PROBLEM STATEMENT
Answer these from the passage on reaching a backend server from a UI in Project IDX.
(a) On which port does the sample Express.js server listen?
(b) Why must the fetch() call include credentials?
(c) With XMLHttpRequest, which property is set to make a credentialed request?

PASSAGE
========================
However, if your backend server is running on a different port from your UI server, you’ll need to implement a different strategy. One method is to have the frontend proxy the backend, as you would with Vite's custom server options.

Another way to establish communication between ports is to set up your code so the javascript running on your UI can communicate with the backend server using AJAX requests.

Let’s start with some sample code that includes both a backend and a frontend. Here’s a backend server written in Express.js:


import express from "express";
import cors from "cors";


const app= express();
app.use(cors());

app.get("/", (req, res) => {
    res.send("Hello World");
});

app.listen(6000, () => {
    console.log("Server is running on port 6000");
})

The bolded line in the sample — app.use(cors()); — sets up the CORS headers. Setup might be different based on the language/framework of your choice, but your backend needs to return these headers whether you’re developing locally or on IDX.

When you run the server in the IDX terminal, the backend ports show up in the IDX panel. And every port that your server runs on is automatically mapped to a URL you can call.

Moving text showing the IDX terminal and panel

Now, let's write some client code to make an AJAX call to this server.


// This URL is copied from the side panel showing the backend ports view
const WORKSPACE_URL = "https://6000-monospace-ksat-web-prod-79679-1677177068249.cluster-lknrrkkitbcdsvoir6wqg4mwt6.cloudworkstations.dev/";

async function get(url) {
  const response = await fetch(url, {
    credentials: 'include',
  });
  console.log(response.text());
}

// Call the backend
get(WORKSPACE_URL);

We’ve also made sure that the fetch() call includes credentials. IDX URLs are authenticated, so we need to include credentials. This way, the AJAX call includes the cookies to authenticate against our servers.

If you’re using XMLHttpRequest instead of fetch, you can set the “withCredentials” property, like this:


const xhr = new XMLHttpRequest();
xhr.open("GET", WORKSPACE_URL, true);
xhr.withCredentials = true;
xhr.send(null);

Your code might differ from our samples based on the client library you use to make the AJAX calls. If it does, check the documentation for your specific client library on how to make a credentialed request. Just be sure to make a credentialed request.


Server-side testing without a login

In some cases you might want to access your application on Project IDX without logging into your Google account — or from an environment where you can’t log into your Google account. For example, if you want to access an API you're developing in IDX using either Postman or cURL from your personal laptops's command line. You can do this by using a temporary access token generated by Project IDX.
========================
MATERIAL SHOWN
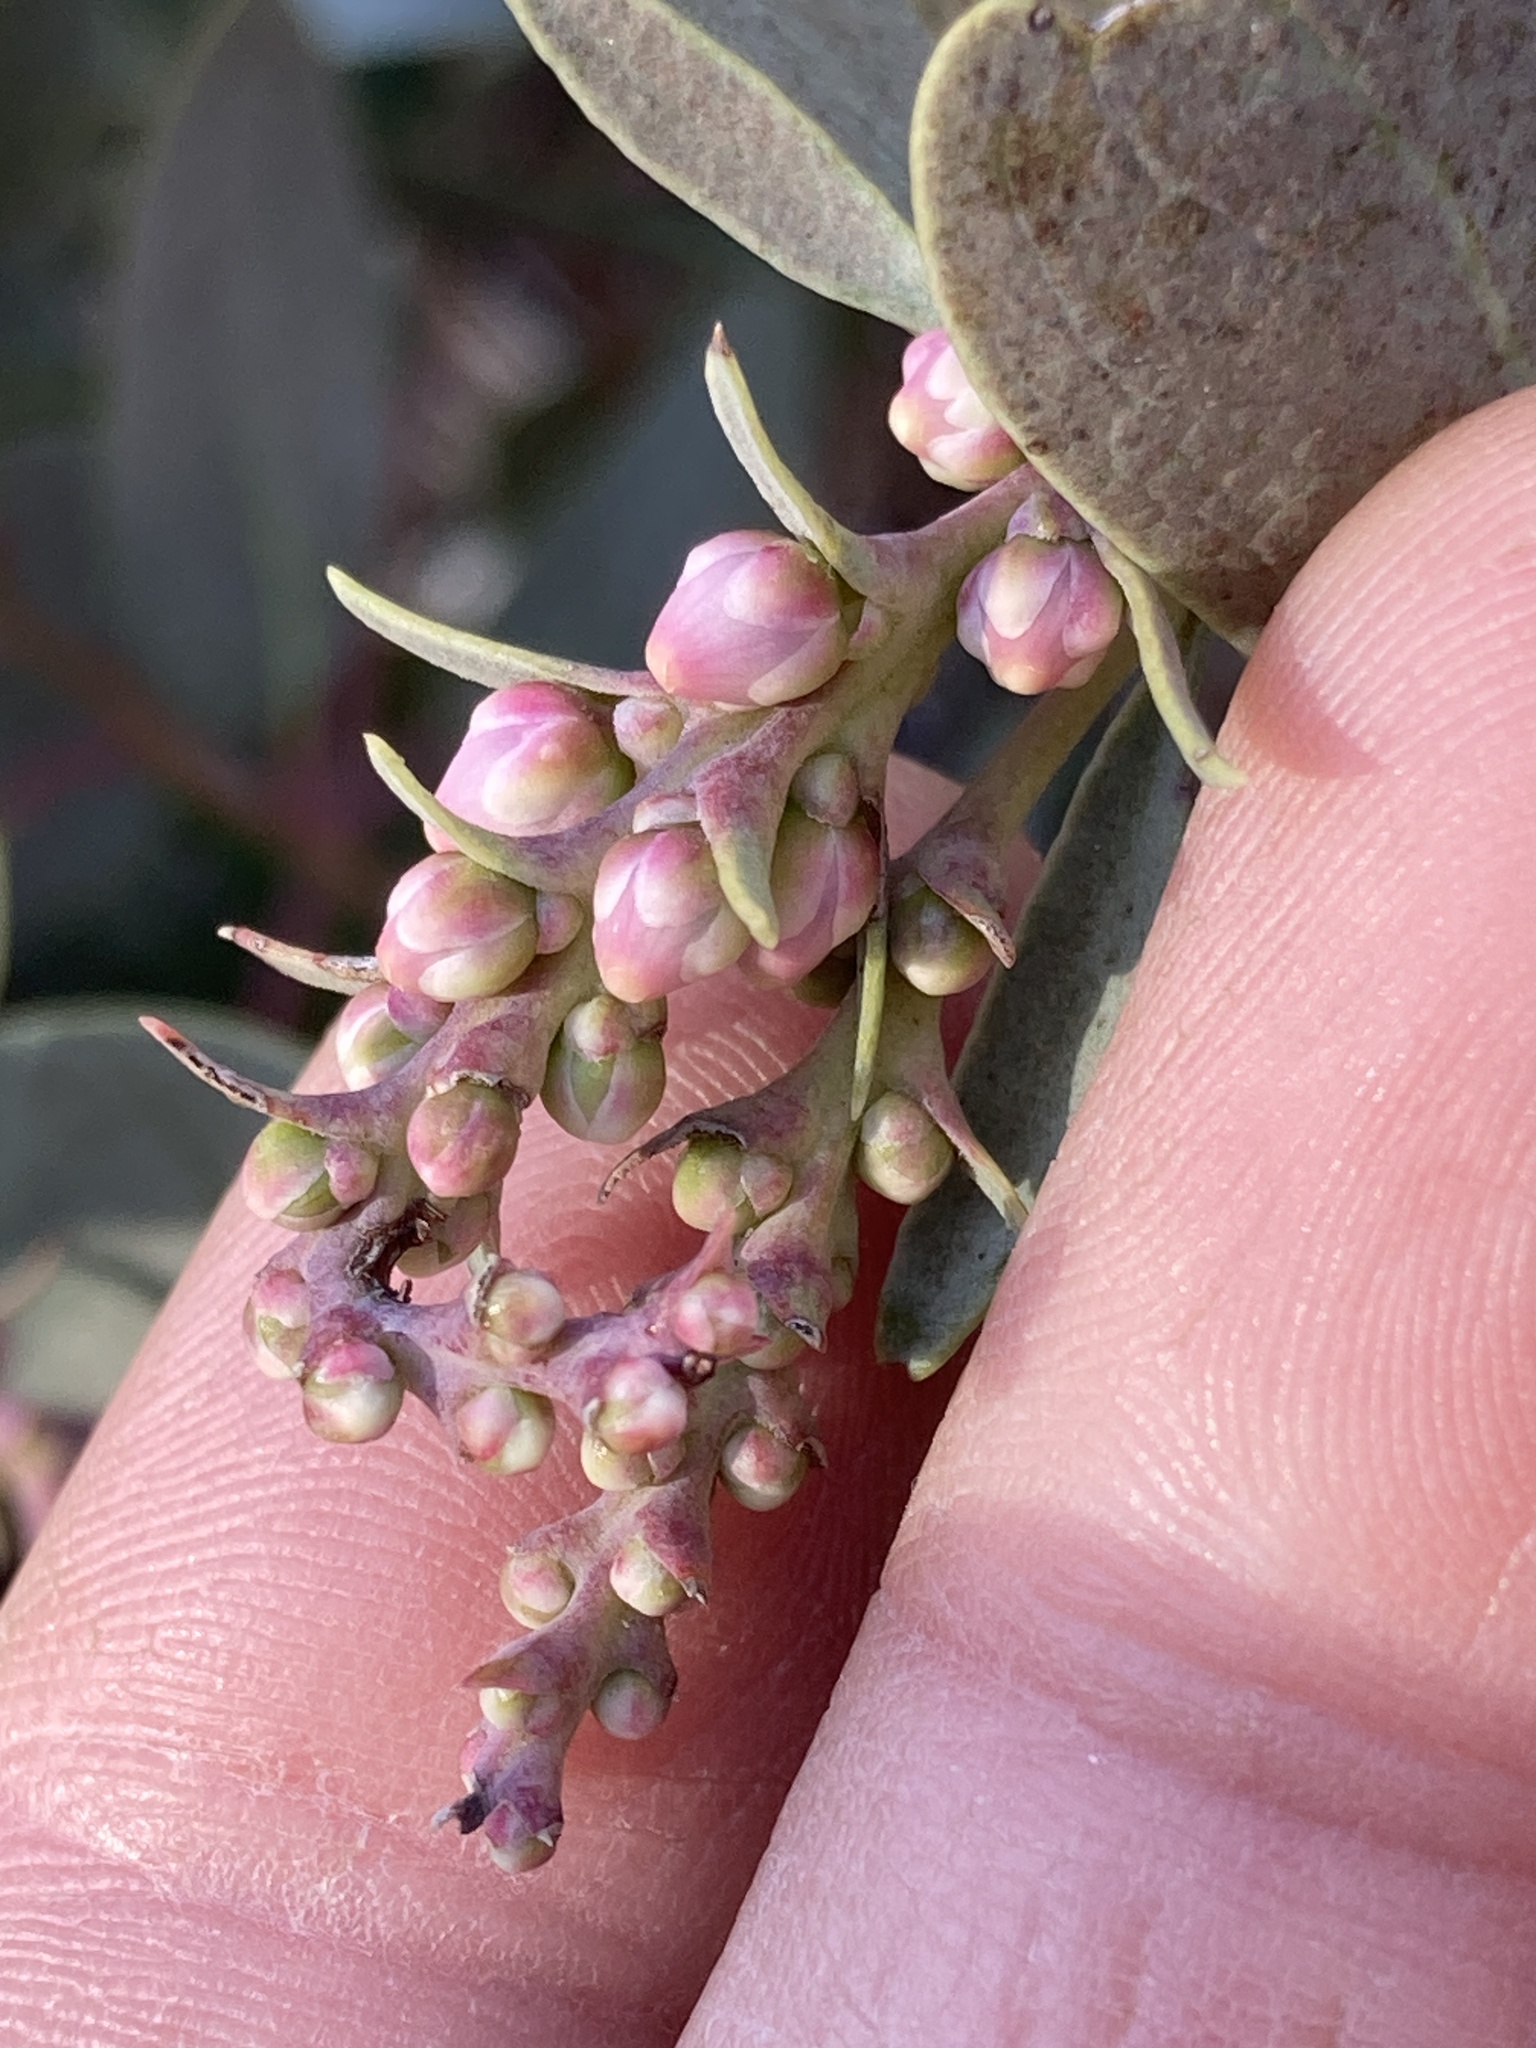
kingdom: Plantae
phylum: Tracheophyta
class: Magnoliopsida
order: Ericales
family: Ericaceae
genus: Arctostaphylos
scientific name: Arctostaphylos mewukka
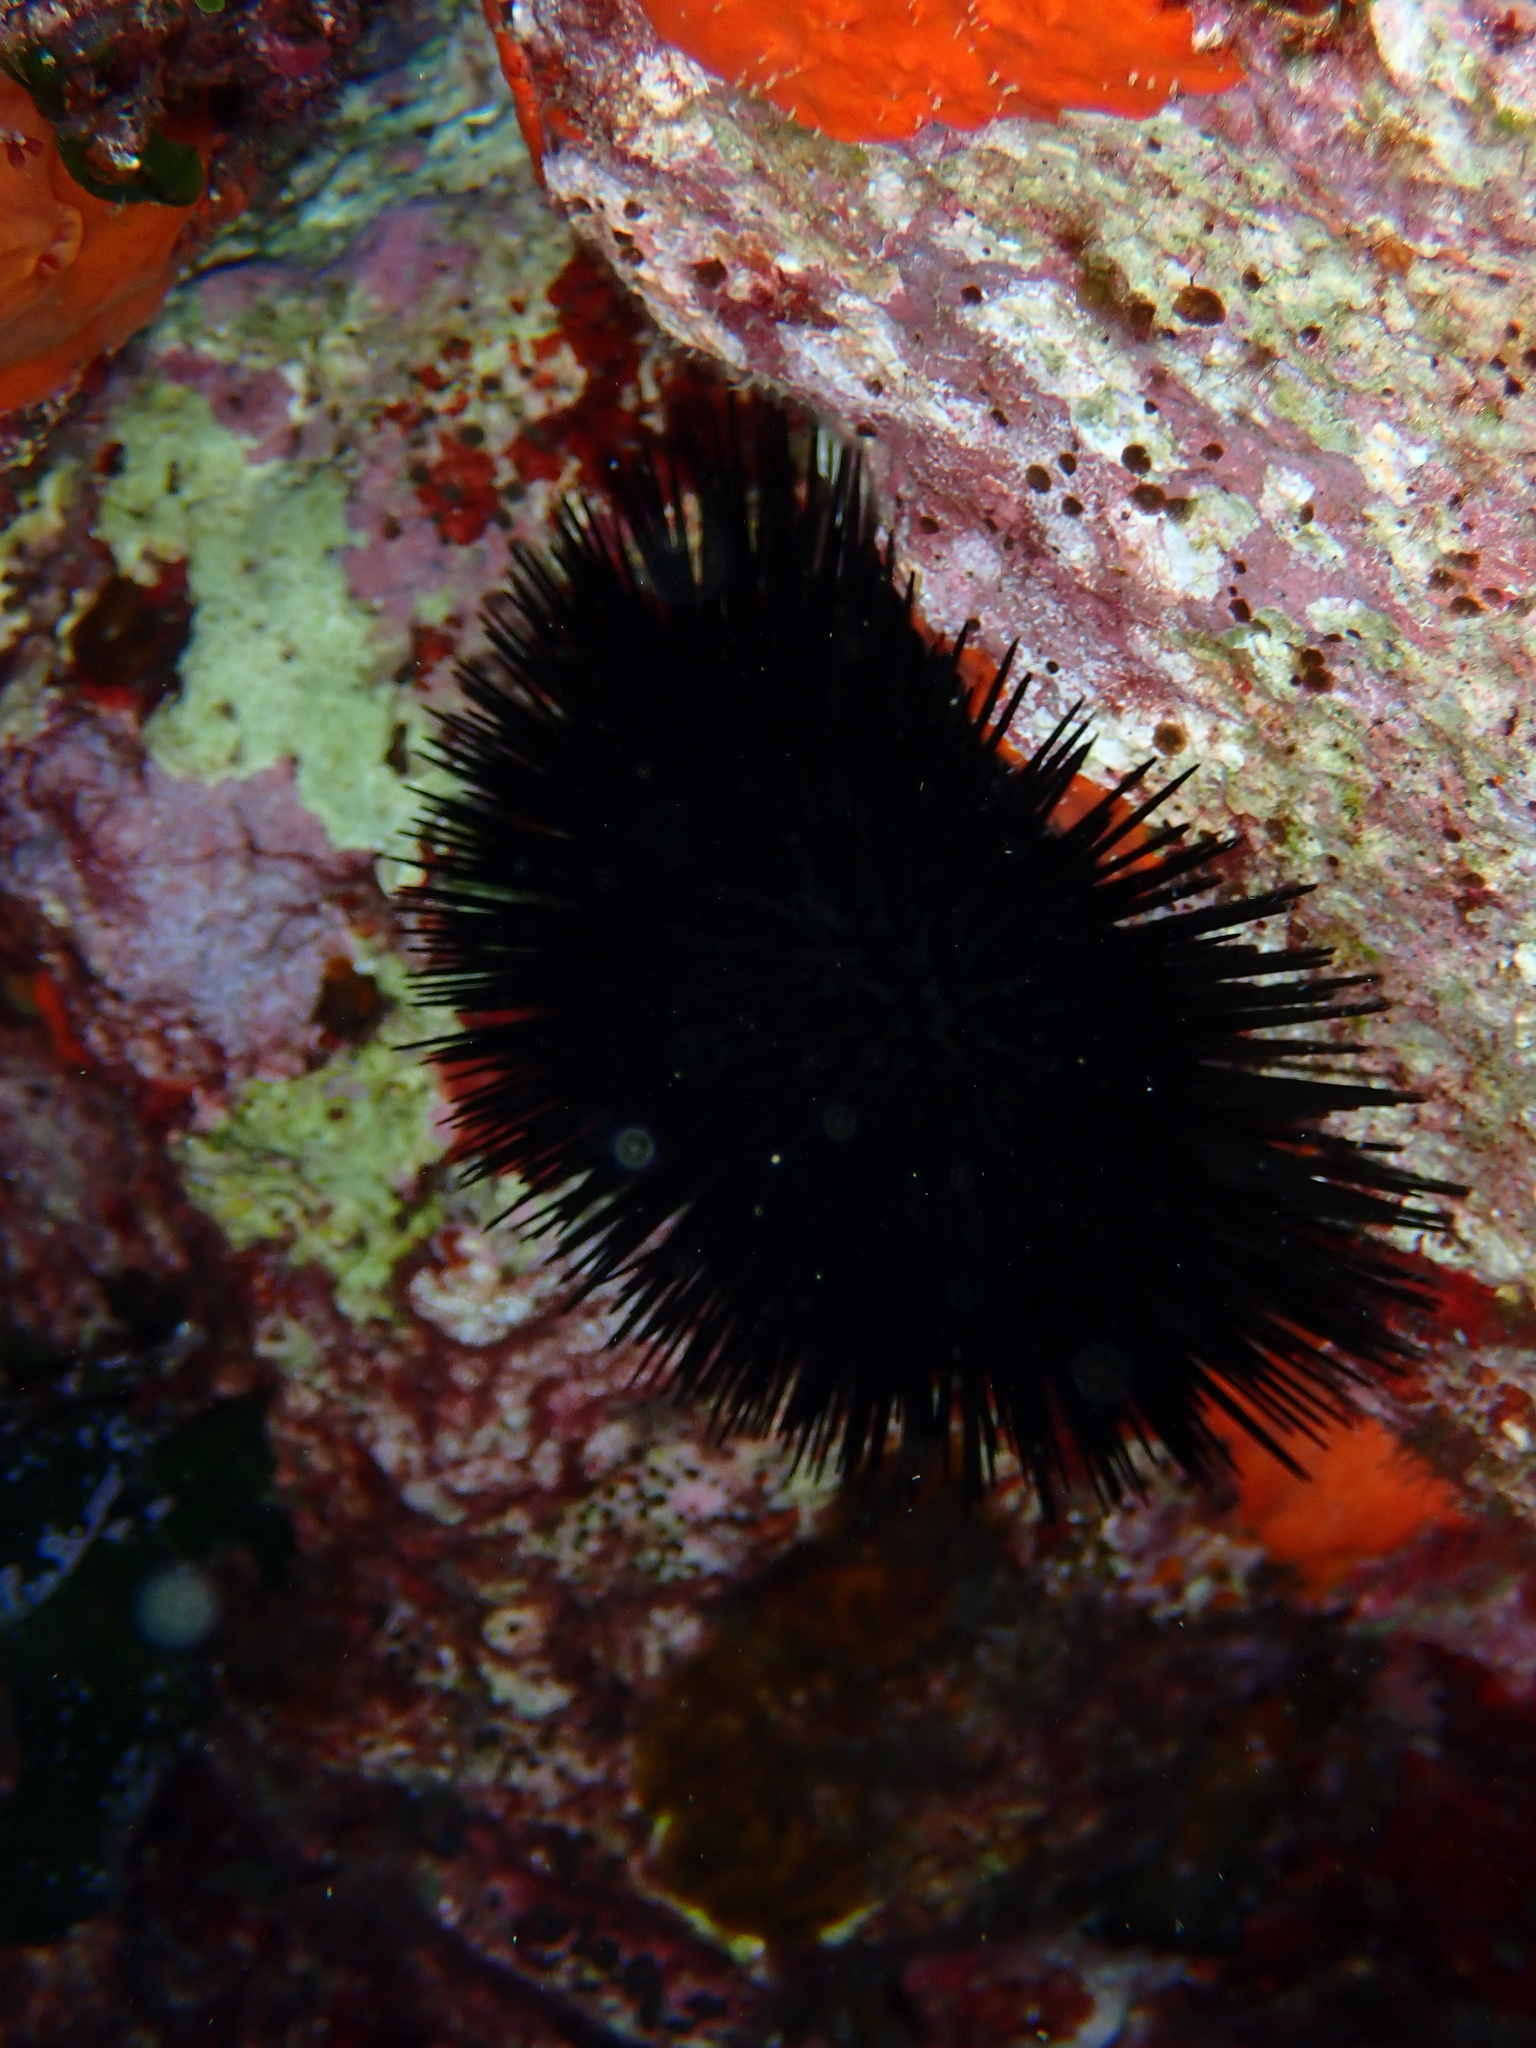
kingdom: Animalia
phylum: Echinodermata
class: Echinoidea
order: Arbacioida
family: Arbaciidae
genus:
========================
SOLUTION TO THE EXERCISE
(a) Port 6000.
(b) IDX URLs are authenticated, so the call has to include the cookies that authenticate against the servers.
(c) The "withCredentials" property, set to true.